Margaret Pace Farmer Obituary
County mourns loss of historian
By Jaine Treadwell, The Messenger
Pike County is mourning the death of great lady who was arguably the most influential woman in Troy and Pike County history.
Margaret Pace Farmer died Friday, Jan. 19, 2007, at the age of 94, leaving a legacy that will benefit many generations to come.
Bill Rice, Troy historian, said Farmer was so important in preserving the history of Troy and Pike County that it is hard to think that anyone else could have done what she did.
“She was one of my favorite people,” Rice said. “Her father, Matthew Downer Pace, was the fourth president of Troy University. She was married to Curren Farmer, who was the plant manager at the university. He was responsible for many things at the university including the building of the golf course.”
Rice said Farmer also was a successful businesswoman.
“She and her husband built about 500 houses in the area around the university, and they founded the pioneer museum in Troy that is now the Pike Pioneer Museum of Alabama,” Rice said.
However, Farmer was widely recognized and appreciated for her two history books about Pike County.
“Margaret Pace Farmer wrote the best history books about Pike County that have ever been written, and they will always be the best history books about the county,” Rice said “The first was a classic history of the county until 1900. The other was the 150-year history of the county, through 1971.
“Every history that had been written about Pike County was wrong until she wrote those two books. Margaret wrote a weekly historical column for The Troy Messenger and was personally responsible for The Troy Messenger being put on tapes and on file for use in historical research. She was also responsible for the re-establishment of the public library in Troy.”
Farmer's first history of Pike County led to the formation of the Pike County Historical Society in 1953.

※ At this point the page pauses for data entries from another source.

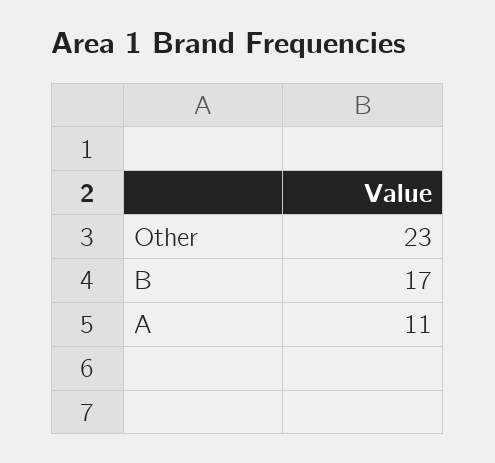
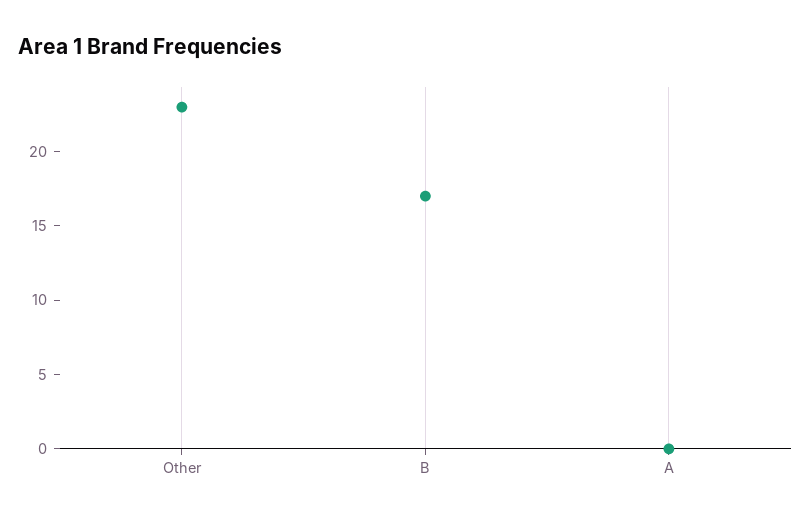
A: 11 -> 0

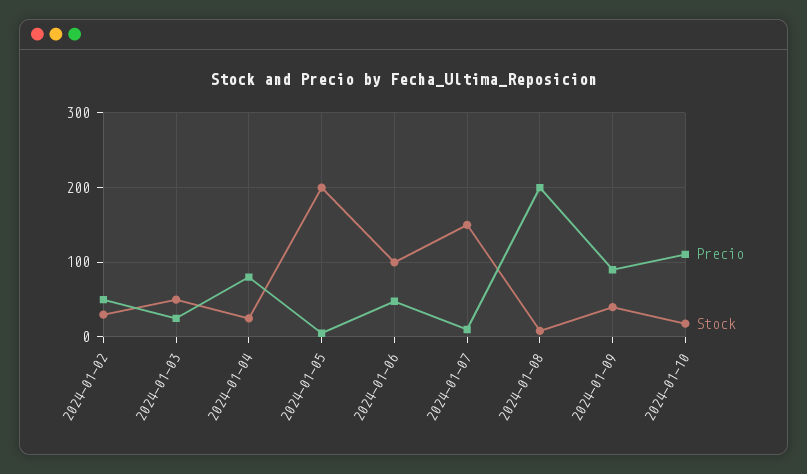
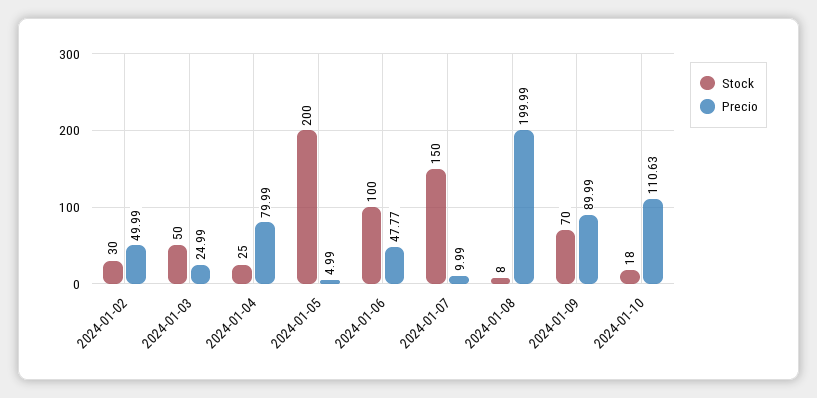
Stock, 2024-01-09: 40 -> 70

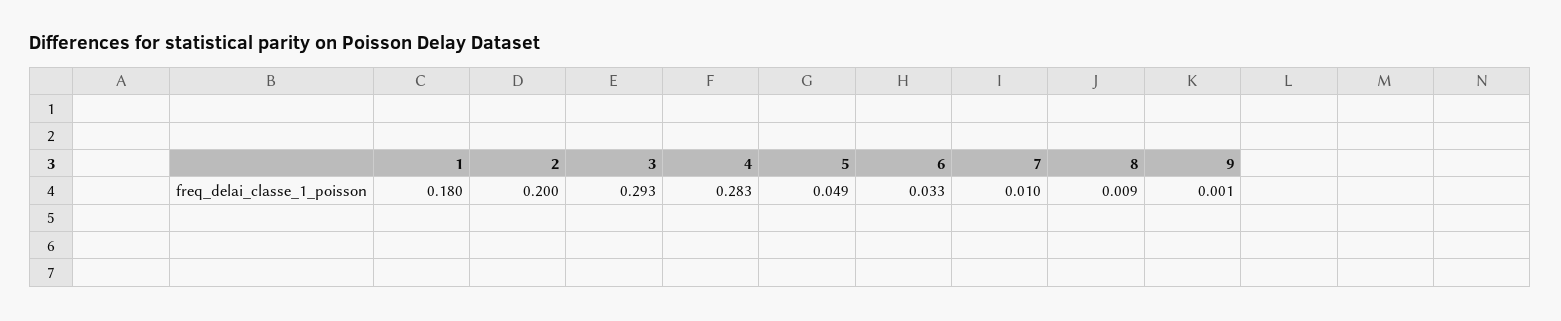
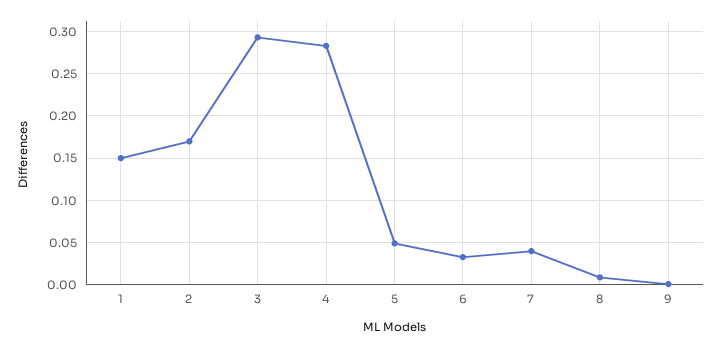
1: 0.18 -> 0.15
2: 0.2 -> 0.17
7: 0.01 -> 0.04

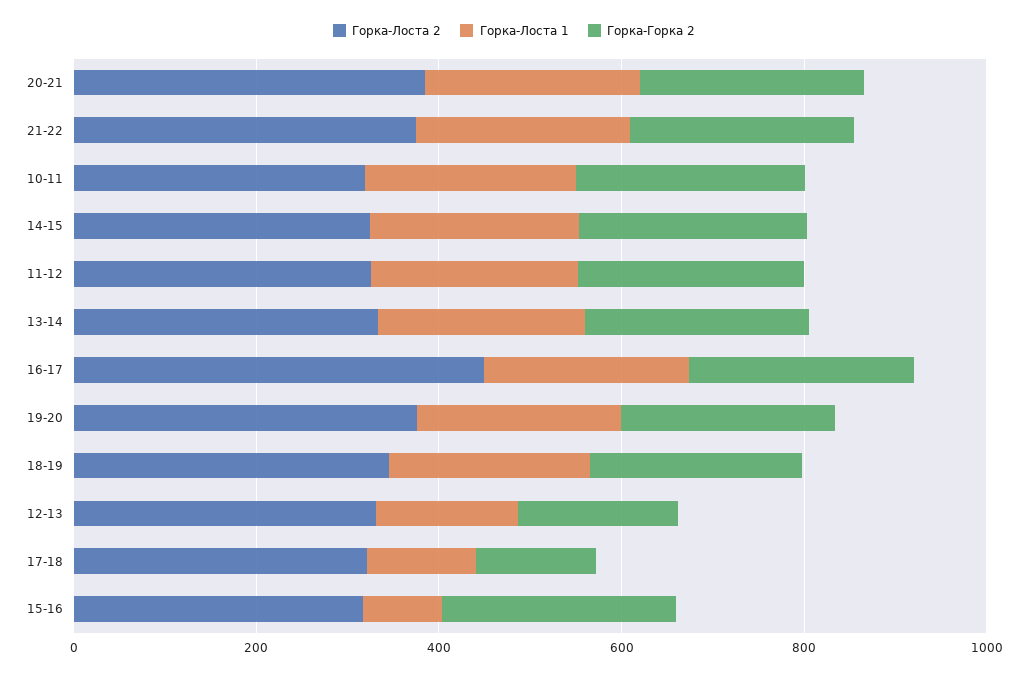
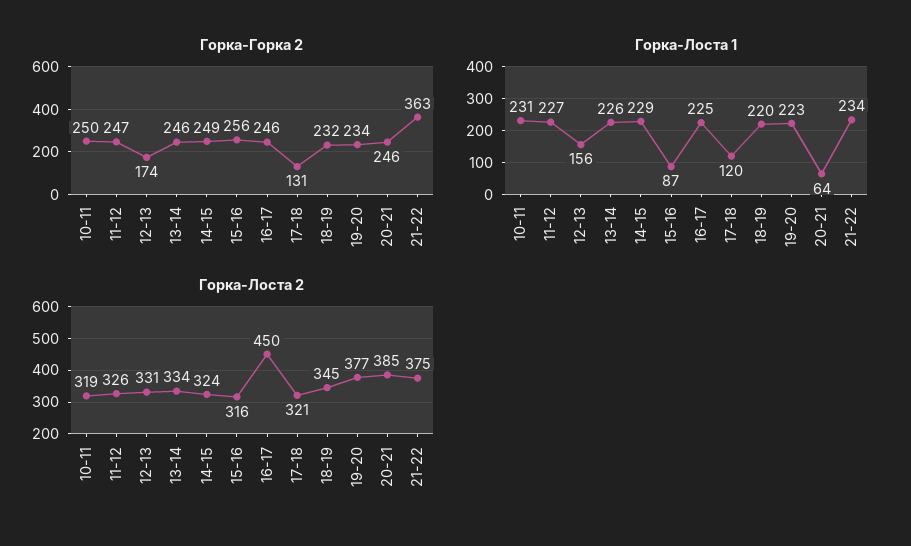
Горка-Лоста 1, 20-21: 250 -> 64
Горка-Горка 2, 21-22: 250 -> 363

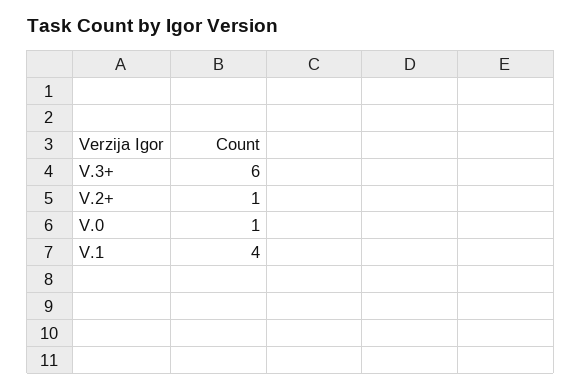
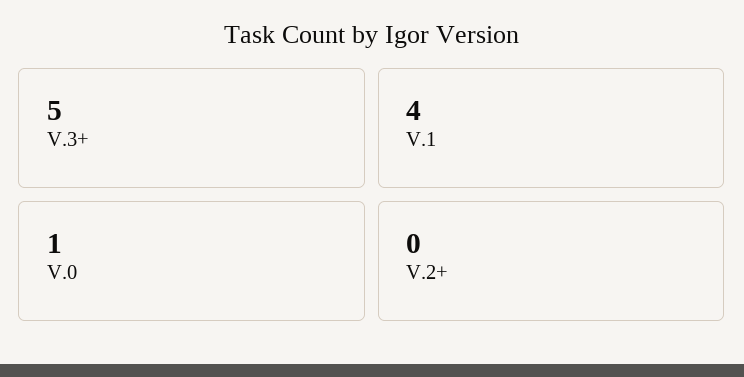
V.3+: 6 -> 5
V.2+: 1 -> 0

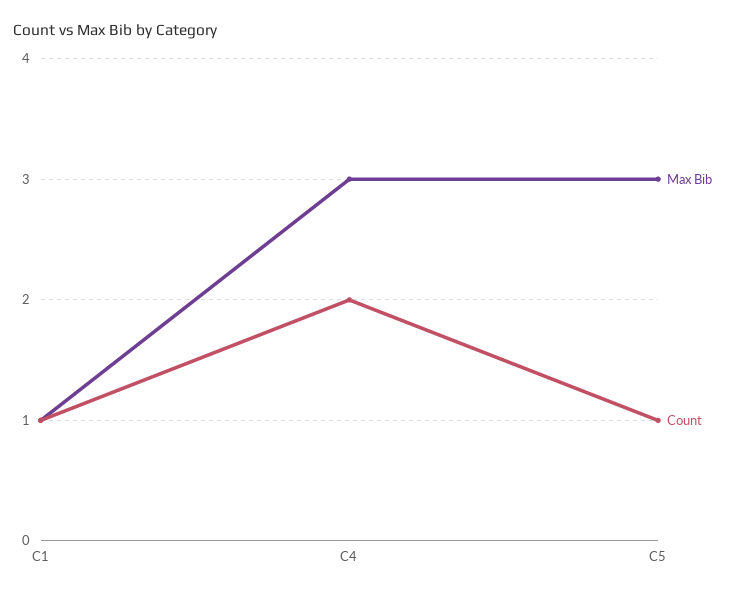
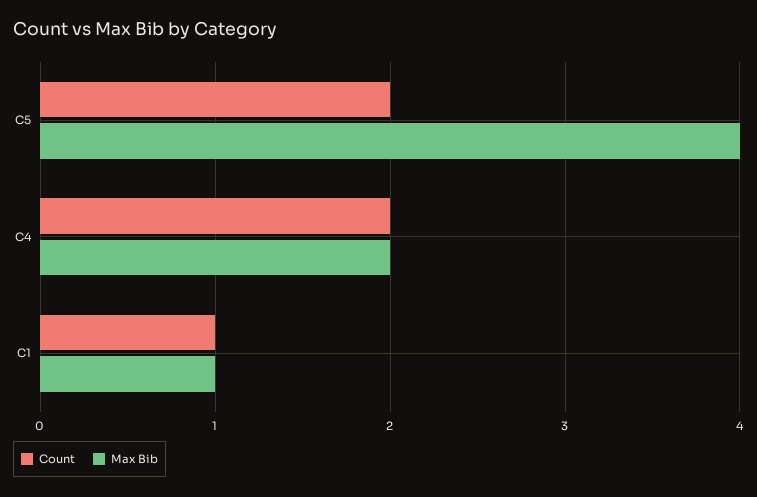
Max Bib, C4: 3 -> 2
Max Bib, C5: 3 -> 4
Count, C5: 1 -> 2

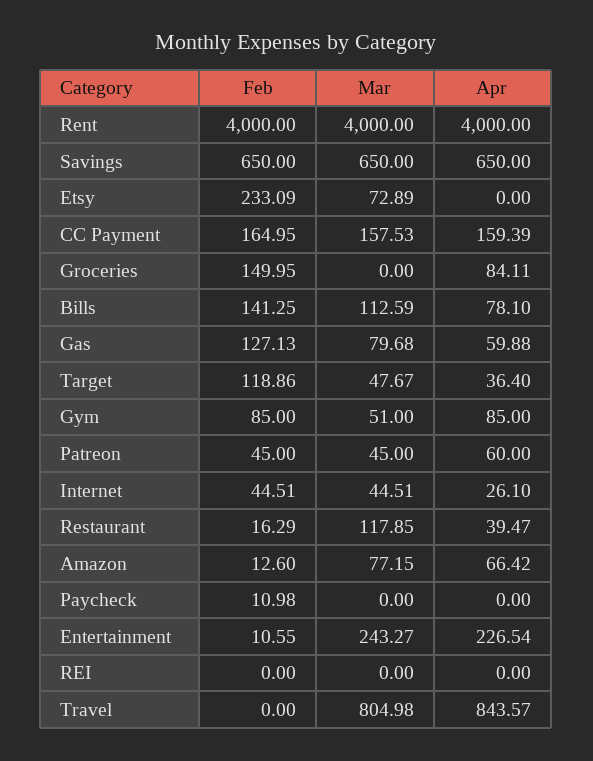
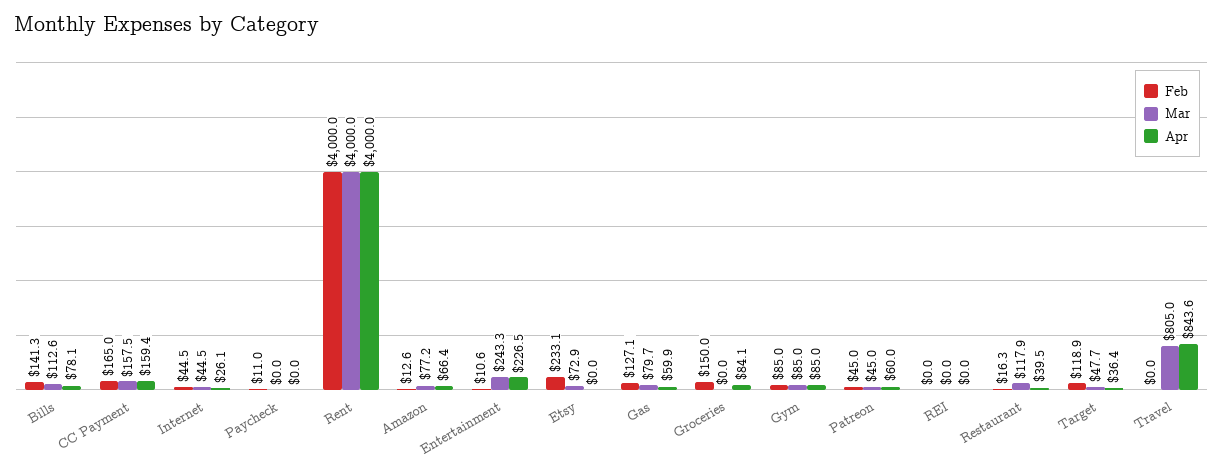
Feb, Savings: 650 -> none
Mar, Savings: 650 -> none
Apr, Savings: 650 -> none
Mar, Gym: 51 -> 85

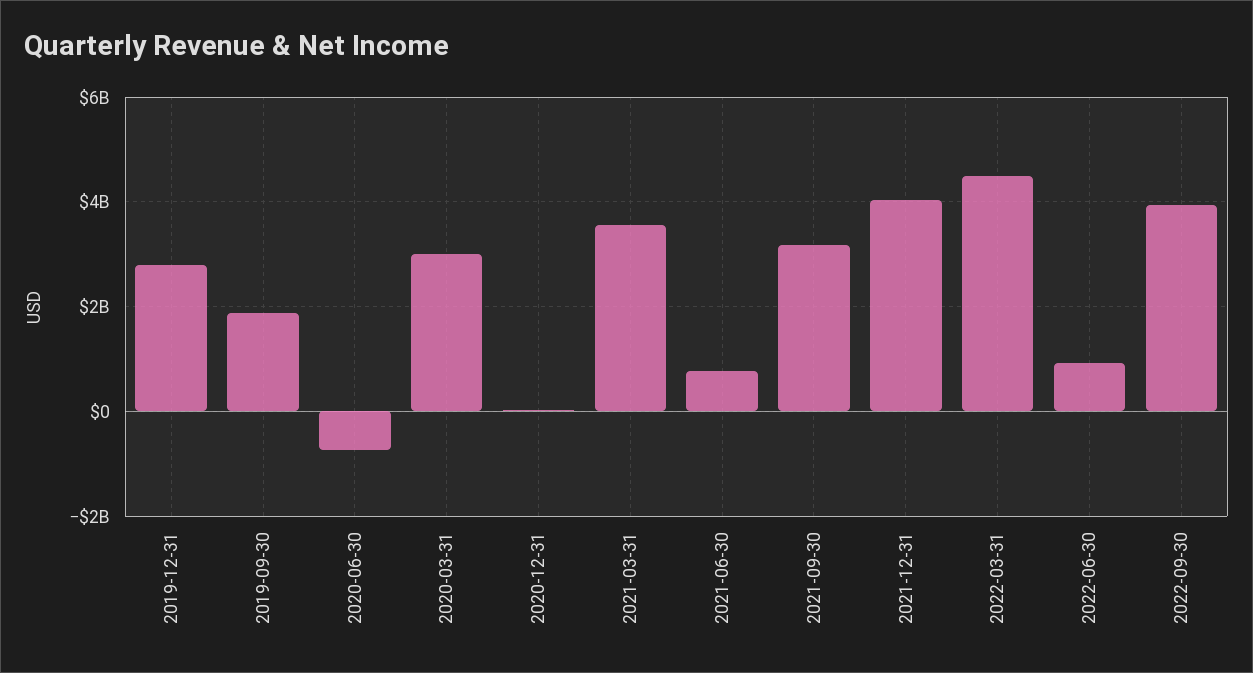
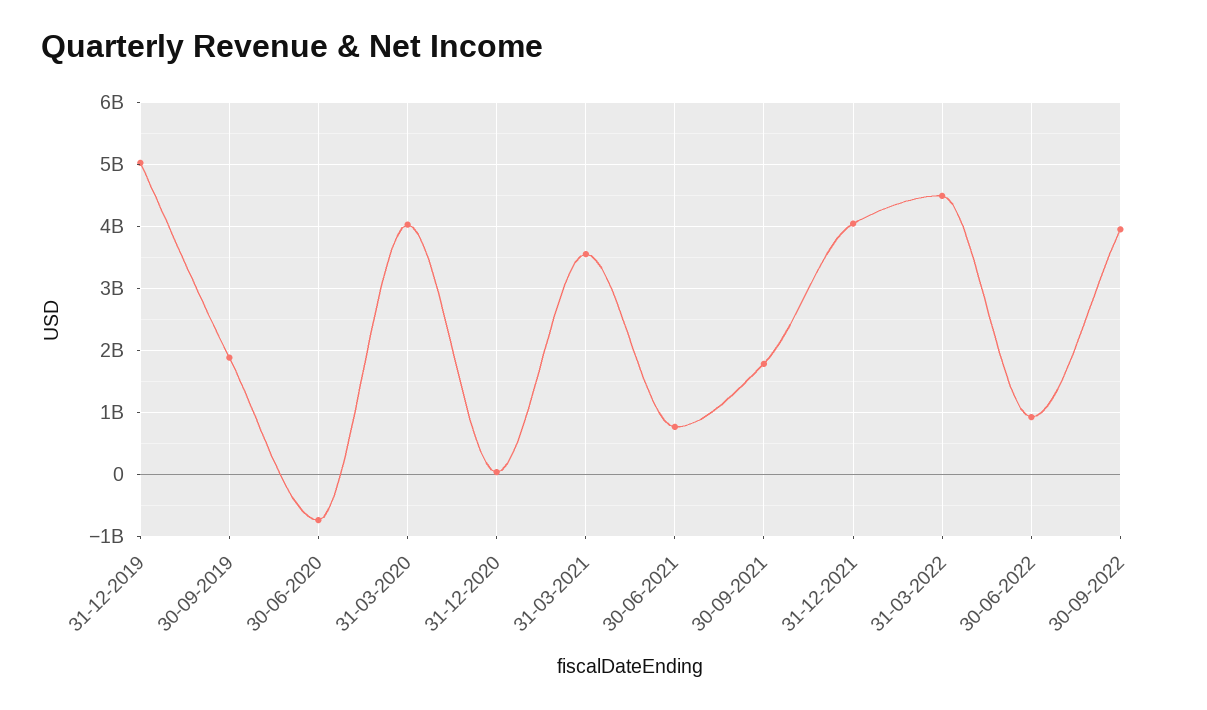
2019-12-31: 2800000000 -> 5000000000
2020-03-31: 3000000000 -> 4000000000
2021-09-30: 3200000000 -> 1800000000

“People ask me how I know so much about the history of Pike County, and I always say because I read Margaret Pace Farmer's books,” Rice said. “Margaret Pace Farmer was a tremendous influence in Troy and Pike County, and her influence will continue to be felt for generations to come,”
Karen Bullard, Troy Public Library genealogy specialist, agreed that Farmer did more to preserve the history of Pike County and pass it along than anyone in the county's history.
“When Mrs. Farmer believed in something she worked to get it started and worked to see it to fruition,” Bullard said. “Pike County has lost a great friend.”
Troy Mayor Jimmy Lunsford said that he couldn't imagine that there would ever be anyone like Margaret Pace Farmer again.
“When God made her, he threw away the mold,” Lunsford said. “I thought the world of her. Mrs. Farmer will be greatly missed. She was such a stickler about history. She was passionate about history and about her community. She almost demanded that you read her books. They were very accurate accounts. That was her intention - to write accurate histories of Troy and Pike County.”
Farmer didn't only write about the history of Pike County, she was a part of it. What she accomplished with the pen was only a part of her contributions to the community.
Gary Guthrie, president of Troy Bank and Trust, said Farmer was a part of this history of Pike County.
“People like her don't come along often,” he said. “Margaret Pace Farmer was dedicated to the community. She loved her community and she loved the people. When the bank celebrated it 100th anniversary, she was here and really didn't want to go home.”
To emphasize how much a part of the community Farmer was, Guthrie said she had met every president of Troy Bank and Trust.
“She was a great lady, and she will be missed,” he said.
Not many people in Troy and Pike County didn't know Farmer or know of her. Some were fortunate to be able to call her friend.
“Margaret was a very good friend,” said Eulalia Holston. “And if it had not been for Margaret, we would not have a Pike County Historical Society. She was a friend to everyone. She was a joy to work with because she cared about people and she cared about Troy and Pike County. She loved her family. Her children were so special to her. She was a good mama and a good friend and we will all miss her.”